From bounded linear operators, you know that T: X → Y is bounded if there exists a constant C such that ‖T(x)‖_Y ≤ C‖x‖_X for every x ∈ X. Many constants C work — the operator norm ‖T‖ is the smallest one that does. Formally, ‖T‖ = sup{‖T(x)‖_Y : ‖x‖_X ≤ 1}, which is the supremum of ‖T(x)‖ over the unit ball. Equivalently, ‖T‖ = sup{‖T(x)‖ / ‖x‖ : x ≠ 0}, the worst-case stretching factor. The operator norm answers: "by at most how much can T amplify a vector?"

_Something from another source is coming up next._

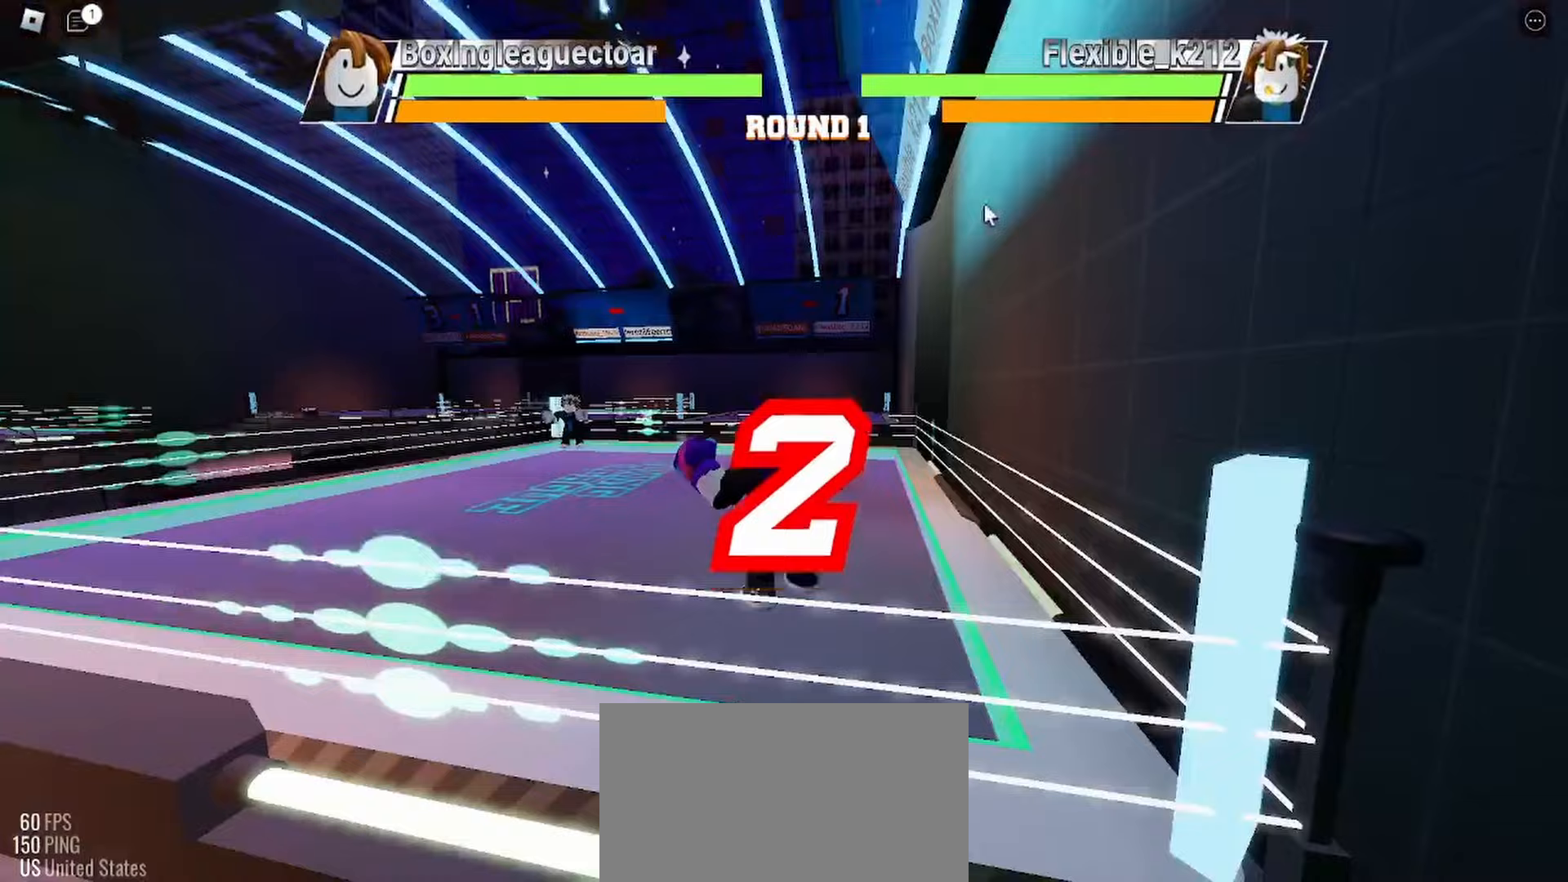
{"keys": [], "mouse": [], "events": []}
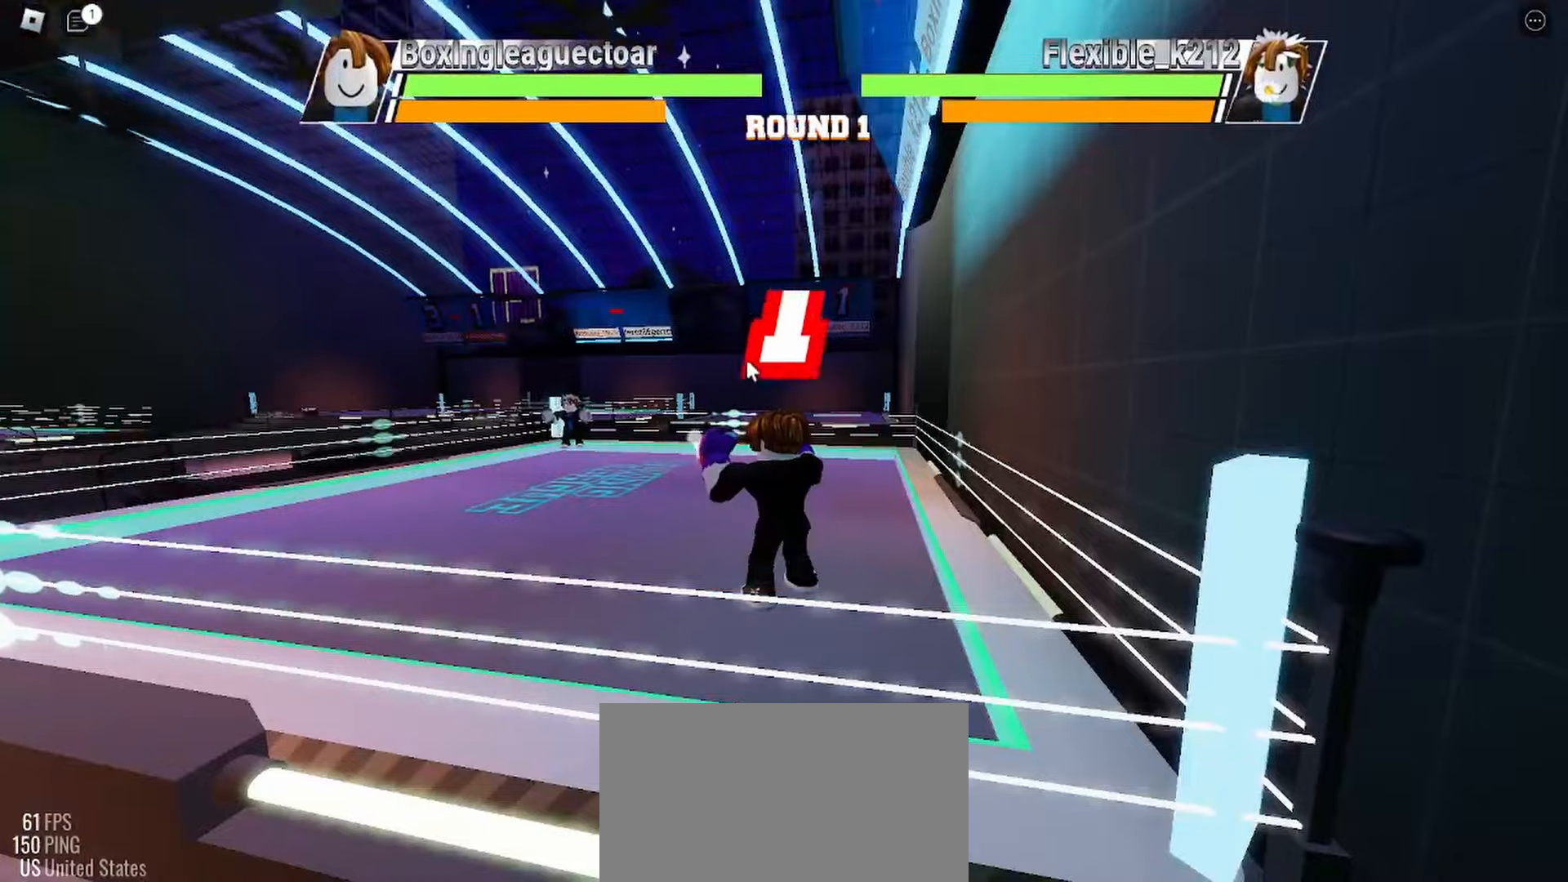
{"keys": [], "mouse": [], "events": []}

In finite dimensions — when X = Rⁿ and Y = Rᵐ with their standard norms — every linear map is a matrix multiplication and every matrix is bounded. The operator norm of a matrix A (with respect to Euclidean norms) equals its largest singular value, which you might have seen as the square root of the largest eigenvalue of AᵀA. The unit ball in Rⁿ is a round sphere; T maps it to an ellipsoid in Rᵐ; the operator norm is the length of the longest axis of that ellipsoid. This geometric picture carries over to infinite dimensions, though "ellipsoid" becomes an abstract image.
The deeper significance of the operator norm is that it makes ℒ(X, Y) — the set of all bounded linear operators from X to Y — into a normed space. The norm axioms all check out: ‖T‖ = 0 if and only if T is the zero operator, ‖αT‖ = |α|‖T‖, and the triangle inequality ‖S + T‖ ≤ ‖S‖ + ‖T‖ holds. This means you can add operators, scale them, and take limits within ℒ(X, Y) using the operator norm as the notion of convergence. When Y is a Banach space (complete with respect to its norm), ℒ(X, Y) is also Banach — Cauchy sequences of operators converge to operators.
The operator norm also satisfies the submultiplicativity property ‖ST‖ ≤ ‖S‖‖T‖ whenever the composition makes sense. This is the operator analog of the scalar inequality |ab| = |a||b|, but it is an *inequality* rather than equality because composing two operators may not stretch as much as each would alone. Submultiplicativity is what makes the operator norm a Banach algebra norm on ℒ(X, X), the square case. This structure underpins the theory of functional calculus and the spectral theory of operators you will encounter next — the norm controls how analytic functions of operators (like eᵀ or (T − λI)⁻¹) behave.